▸ Extract to read
((

When an author’s novel gets picked up by a reputable publisher, we can assume the manuscript has literary merit and that the story’s premise will hook a wide audience of readers. But as the book is fiction, and as bringing a story from raw manuscript to readers’ shelves takes months on end, we can never anticipate just how well a freshly-pressed novel will mirror our current state of affairs—personally or politically.

Julia Stoops’ debut novel, Parts Per Million speaks to this magic and power of the written word. A novel that not only gives its audience a complex and thrilling read, Parts Per Million also hits on themes so relevant to our world today that it’s surprising to learn the first draft of this story was written after a paradigm shift in politics during the early 2000s.

“The height of the Bush administration was an absurd, fascinating, propaganda-filled, scary time in American history. As I was living through it I felt compelled to record the experience,” Stoops says of the time and setting of her novel.

But if an author writes in response to actual political events, why not publish the work as an editorial read or a book of nonfiction? Because as Stoops says, “Fiction…has entertainment value and has lasting power (compared with a news story), [and] seemed like a good alternative tactic, a way to give voice to a point of view that was being shut out of the conversation.”

Parts Per Million gives voice to several points of view, on the page and in theory, as Stoops builds a story about three political activists in Portland, Oregon: Nelson, a convert from a governmental employee with the Forest Service to a grassroots undercover renegade; Jen, a fervent activist willing to go to any lengths to expose injustice; and Fetzer, a middle-aged, seasoned revolutionary who struggles to find balance—and his place—along a fluid continuum of passive to extreme resistance.

In the first few pages of Stoops’ novel, we get a glimpse into the different perspectives of these three characters. Sitting in the dark, waiting to film the firebombing of a barn to release wild horses in captivity, we find Nelson in mental limbo, unsure as to why he’s there—“All this risk, all this danger, the worth of it. He expects the familiar jolt of purpose, but it doesn’t come.” We hear Jen’s voice over Nelson’s headset, loving every part of this protest from cause to combustion—“Burn, baby, burn!” We see Fetzer, experienced and wise, supportive of the cause but wary of the process, almost disheartened—“His head down like he’s searching…the ground for a jewel, but his eyes are closed tight.”

The three of them have formed Omnia Mundi, a media group that gathers and disseminates news about grassroots environmental activism, protests and actions typically ignored by mainstream media. While their work remains focused on small-scale events, they are drawn to bigger fronts when they discover a local university in quiet partnership with the Federal government to research and create military technology. Determined to expose the university, they probe deeper and uncover more sinister information about the actual project that would threaten innocent lives. Suddenly their work is noticed by a larger audience. Relationships are tested, their motivations questioned, and their actions marked by unintended consequences.

))

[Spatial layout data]

((

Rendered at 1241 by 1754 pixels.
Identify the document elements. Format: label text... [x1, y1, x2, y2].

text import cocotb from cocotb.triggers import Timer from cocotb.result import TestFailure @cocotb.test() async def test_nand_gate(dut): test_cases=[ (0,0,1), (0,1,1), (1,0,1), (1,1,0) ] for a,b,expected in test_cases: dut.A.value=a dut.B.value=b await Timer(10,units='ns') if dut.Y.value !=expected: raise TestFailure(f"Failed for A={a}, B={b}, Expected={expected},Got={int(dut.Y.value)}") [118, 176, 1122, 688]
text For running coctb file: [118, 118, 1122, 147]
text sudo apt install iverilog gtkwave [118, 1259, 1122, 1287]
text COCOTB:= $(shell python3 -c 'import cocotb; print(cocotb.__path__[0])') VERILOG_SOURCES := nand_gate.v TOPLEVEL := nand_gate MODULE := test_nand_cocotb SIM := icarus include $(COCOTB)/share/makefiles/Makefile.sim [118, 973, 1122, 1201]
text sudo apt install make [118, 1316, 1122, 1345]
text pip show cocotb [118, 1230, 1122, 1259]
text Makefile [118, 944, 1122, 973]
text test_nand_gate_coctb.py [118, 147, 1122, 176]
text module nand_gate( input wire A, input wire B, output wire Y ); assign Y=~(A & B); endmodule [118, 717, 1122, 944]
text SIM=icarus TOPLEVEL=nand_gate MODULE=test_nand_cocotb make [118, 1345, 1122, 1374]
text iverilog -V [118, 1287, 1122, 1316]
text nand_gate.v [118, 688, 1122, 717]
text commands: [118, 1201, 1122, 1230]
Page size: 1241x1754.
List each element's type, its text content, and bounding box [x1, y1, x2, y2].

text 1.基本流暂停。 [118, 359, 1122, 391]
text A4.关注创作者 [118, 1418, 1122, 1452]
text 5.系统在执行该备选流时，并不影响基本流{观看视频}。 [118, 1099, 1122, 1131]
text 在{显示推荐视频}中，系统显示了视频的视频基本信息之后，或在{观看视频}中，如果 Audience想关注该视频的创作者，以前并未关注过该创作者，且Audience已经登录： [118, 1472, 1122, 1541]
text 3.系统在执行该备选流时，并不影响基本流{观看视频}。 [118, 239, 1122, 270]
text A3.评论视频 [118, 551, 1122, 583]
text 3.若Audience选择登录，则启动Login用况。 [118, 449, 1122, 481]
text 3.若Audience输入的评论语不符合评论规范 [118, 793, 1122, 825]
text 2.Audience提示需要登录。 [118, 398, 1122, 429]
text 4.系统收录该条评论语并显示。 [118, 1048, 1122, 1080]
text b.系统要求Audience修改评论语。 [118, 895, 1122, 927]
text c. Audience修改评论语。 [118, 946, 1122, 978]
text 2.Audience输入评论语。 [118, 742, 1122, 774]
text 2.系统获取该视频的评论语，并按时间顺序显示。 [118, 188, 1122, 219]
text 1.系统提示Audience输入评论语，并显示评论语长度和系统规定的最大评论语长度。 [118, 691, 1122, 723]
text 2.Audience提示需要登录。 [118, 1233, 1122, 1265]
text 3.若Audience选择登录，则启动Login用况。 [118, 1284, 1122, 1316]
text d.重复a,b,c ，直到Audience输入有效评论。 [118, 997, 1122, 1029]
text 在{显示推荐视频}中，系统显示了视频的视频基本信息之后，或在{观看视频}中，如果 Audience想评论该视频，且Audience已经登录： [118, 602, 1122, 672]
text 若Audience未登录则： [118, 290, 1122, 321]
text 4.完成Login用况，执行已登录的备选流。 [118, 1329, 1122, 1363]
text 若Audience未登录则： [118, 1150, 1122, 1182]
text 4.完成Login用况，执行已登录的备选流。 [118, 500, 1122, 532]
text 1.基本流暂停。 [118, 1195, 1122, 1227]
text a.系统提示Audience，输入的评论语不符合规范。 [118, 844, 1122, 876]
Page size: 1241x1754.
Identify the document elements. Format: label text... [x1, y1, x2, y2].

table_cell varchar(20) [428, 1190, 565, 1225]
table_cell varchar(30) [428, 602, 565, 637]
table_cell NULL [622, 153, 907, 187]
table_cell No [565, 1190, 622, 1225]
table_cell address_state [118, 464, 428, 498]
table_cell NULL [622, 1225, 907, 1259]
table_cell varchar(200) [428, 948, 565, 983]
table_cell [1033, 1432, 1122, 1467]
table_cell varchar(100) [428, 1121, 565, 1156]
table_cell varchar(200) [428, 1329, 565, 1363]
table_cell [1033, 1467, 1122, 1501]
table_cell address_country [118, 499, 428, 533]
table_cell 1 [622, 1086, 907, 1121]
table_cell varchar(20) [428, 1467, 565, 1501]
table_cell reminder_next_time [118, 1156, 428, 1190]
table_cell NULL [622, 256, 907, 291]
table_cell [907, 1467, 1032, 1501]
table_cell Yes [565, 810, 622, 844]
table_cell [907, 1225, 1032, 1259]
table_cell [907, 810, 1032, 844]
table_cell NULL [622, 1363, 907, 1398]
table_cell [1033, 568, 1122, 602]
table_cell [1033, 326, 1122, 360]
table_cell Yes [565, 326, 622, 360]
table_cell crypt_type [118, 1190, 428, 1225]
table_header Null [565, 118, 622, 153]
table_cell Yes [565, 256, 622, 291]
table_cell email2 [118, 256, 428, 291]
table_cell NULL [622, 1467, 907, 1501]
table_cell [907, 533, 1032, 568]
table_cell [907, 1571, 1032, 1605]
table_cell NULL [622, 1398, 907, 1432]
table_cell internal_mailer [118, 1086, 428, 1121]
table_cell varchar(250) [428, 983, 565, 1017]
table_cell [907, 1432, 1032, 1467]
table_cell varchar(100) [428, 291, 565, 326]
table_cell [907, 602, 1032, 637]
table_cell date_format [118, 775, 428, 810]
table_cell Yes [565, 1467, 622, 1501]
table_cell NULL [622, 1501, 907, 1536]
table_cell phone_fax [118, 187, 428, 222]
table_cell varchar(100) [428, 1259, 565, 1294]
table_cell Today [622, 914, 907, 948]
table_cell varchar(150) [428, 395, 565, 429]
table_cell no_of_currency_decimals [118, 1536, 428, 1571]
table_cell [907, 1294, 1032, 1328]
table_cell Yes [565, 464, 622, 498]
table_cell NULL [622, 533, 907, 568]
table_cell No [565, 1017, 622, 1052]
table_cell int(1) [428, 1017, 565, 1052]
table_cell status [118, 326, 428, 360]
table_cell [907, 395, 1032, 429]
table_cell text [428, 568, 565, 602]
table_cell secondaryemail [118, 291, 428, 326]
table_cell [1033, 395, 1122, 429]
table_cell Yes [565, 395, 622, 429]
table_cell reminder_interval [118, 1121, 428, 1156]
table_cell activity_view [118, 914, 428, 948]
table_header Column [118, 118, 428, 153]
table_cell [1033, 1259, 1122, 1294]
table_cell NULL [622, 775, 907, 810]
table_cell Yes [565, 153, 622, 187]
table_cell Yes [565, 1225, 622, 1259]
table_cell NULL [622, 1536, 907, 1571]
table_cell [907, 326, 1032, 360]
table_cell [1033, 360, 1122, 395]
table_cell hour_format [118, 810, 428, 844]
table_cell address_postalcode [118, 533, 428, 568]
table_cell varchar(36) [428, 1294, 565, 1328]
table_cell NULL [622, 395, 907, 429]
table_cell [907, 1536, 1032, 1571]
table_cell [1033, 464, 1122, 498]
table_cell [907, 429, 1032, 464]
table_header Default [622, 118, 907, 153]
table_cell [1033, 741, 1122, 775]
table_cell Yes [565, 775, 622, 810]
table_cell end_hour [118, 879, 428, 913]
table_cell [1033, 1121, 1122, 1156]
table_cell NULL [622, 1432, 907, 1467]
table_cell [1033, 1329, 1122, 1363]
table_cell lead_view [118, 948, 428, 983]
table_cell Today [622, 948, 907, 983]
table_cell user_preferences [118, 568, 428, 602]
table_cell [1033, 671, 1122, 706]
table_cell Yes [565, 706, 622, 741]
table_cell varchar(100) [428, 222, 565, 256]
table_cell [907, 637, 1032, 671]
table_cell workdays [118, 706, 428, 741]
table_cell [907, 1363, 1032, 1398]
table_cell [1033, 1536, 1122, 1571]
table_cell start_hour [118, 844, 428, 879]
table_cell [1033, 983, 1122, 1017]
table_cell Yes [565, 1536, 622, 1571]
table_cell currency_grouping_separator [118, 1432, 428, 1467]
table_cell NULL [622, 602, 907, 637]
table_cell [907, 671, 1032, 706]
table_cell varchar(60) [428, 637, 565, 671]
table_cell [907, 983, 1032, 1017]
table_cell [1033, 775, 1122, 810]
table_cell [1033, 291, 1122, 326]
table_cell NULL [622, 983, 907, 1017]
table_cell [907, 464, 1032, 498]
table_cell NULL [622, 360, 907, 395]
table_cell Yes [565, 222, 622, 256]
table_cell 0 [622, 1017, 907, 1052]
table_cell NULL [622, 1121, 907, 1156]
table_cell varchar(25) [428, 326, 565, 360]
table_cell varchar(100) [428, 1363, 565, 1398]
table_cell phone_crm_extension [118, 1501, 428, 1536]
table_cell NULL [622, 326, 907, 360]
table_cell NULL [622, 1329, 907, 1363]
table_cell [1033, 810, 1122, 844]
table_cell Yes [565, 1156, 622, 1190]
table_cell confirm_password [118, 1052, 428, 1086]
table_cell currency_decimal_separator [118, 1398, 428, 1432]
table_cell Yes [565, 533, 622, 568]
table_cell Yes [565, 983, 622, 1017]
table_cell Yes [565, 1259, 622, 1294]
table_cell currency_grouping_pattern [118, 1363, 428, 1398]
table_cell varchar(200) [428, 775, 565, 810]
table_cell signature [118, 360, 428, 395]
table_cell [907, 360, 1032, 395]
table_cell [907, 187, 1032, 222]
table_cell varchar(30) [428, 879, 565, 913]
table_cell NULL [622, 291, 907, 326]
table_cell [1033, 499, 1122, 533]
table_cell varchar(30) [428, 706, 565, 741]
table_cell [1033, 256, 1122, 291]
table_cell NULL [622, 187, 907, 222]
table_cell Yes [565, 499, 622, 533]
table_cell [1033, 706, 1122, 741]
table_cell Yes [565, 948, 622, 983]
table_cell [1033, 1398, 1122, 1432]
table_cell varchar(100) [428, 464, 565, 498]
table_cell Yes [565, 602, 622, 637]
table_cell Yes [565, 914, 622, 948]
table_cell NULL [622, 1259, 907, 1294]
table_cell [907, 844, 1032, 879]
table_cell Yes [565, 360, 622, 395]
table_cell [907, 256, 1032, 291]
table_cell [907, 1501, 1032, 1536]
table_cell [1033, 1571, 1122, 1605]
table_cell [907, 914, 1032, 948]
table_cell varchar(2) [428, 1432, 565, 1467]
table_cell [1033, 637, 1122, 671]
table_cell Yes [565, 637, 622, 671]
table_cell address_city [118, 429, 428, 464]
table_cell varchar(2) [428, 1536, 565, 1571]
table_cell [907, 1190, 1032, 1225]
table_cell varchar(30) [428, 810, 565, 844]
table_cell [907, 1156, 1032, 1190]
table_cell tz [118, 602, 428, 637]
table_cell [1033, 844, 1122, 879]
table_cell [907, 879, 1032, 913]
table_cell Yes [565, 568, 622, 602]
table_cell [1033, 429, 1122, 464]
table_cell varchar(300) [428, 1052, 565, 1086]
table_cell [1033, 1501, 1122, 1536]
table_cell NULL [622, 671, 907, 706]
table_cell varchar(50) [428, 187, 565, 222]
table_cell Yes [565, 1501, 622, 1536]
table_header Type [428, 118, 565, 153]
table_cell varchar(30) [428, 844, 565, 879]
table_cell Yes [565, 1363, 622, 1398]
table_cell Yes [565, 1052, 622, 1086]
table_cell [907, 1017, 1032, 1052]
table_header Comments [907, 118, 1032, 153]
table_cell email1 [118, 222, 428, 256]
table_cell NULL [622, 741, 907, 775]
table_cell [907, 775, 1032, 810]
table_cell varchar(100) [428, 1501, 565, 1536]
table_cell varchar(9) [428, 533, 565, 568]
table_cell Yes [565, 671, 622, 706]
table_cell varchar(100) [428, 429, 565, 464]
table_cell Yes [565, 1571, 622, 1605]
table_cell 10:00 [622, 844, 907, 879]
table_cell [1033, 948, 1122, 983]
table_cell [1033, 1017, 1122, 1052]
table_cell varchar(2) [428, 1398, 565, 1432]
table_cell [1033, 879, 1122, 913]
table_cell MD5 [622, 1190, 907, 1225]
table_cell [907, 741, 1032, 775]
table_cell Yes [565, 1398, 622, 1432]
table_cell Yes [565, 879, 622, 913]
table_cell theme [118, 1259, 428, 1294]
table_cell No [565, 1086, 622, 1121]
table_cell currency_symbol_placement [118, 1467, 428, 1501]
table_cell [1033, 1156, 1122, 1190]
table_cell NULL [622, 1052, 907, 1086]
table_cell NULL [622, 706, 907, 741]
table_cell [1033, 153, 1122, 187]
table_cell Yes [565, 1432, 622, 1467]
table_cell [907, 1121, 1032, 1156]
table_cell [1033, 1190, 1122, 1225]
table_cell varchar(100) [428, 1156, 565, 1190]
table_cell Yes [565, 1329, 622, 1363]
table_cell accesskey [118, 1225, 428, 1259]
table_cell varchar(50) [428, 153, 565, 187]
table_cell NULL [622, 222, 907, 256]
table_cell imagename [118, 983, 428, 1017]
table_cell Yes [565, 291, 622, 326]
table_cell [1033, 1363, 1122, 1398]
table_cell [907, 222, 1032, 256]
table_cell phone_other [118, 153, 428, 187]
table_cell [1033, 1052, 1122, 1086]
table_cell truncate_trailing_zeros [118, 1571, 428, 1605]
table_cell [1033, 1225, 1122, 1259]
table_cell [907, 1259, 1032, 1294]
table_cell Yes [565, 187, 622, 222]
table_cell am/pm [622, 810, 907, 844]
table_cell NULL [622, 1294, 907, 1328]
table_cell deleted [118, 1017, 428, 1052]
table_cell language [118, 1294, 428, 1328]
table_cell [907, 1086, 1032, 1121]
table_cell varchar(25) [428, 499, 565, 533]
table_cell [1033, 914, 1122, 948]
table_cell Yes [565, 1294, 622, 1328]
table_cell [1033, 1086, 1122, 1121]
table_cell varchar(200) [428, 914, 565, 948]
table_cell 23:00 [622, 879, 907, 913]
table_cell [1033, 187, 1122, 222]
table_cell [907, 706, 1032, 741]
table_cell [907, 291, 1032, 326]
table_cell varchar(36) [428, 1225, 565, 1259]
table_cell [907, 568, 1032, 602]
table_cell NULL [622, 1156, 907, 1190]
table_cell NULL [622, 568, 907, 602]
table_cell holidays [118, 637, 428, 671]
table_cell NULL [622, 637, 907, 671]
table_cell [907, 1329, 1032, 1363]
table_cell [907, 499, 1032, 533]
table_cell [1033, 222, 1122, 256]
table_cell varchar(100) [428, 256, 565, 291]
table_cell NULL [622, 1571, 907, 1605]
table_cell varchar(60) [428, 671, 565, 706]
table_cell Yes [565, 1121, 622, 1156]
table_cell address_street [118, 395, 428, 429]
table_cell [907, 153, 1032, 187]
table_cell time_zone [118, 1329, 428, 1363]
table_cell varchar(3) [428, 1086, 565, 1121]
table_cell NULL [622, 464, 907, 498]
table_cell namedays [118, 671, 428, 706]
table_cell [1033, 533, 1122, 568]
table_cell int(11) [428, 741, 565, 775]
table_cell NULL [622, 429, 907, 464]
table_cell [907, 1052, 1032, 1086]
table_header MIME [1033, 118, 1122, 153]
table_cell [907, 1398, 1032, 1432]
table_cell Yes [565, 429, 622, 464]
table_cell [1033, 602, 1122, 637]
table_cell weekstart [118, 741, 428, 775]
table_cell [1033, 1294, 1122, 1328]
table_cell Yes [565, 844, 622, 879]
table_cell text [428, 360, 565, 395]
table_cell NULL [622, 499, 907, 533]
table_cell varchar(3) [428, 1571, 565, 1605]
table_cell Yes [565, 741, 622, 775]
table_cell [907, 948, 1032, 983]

))

▸ The exercise
Reproduce the review of the novel Parts Per Million above the lines, from "But if an author" down to "to extreme resistance.".

▸ Written response
But if an author writes in response to actual political events, why not publish the work as an editorial read or a book of nonfiction? Because as Stoops says, “Fiction…has entertainment value and has lasting power (compared with a news story), [and] seemed like a good alternative tactic, a way to give voice to a point of view that was being shut out of the conversation.”

Parts Per Million gives voice to several points of view, on the page and in theory, as Stoops builds a story about three political activists in Portland, Oregon: Nelson, a convert from a governmental employee with the Forest Service to a grassroots undercover renegade; Jen, a fervent activist willing to go to any lengths to expose injustice; and Fetzer, a middle-aged, seasoned revolutionary who struggles to find balance—and his place—along a fluid continuum of passive to extreme resistance.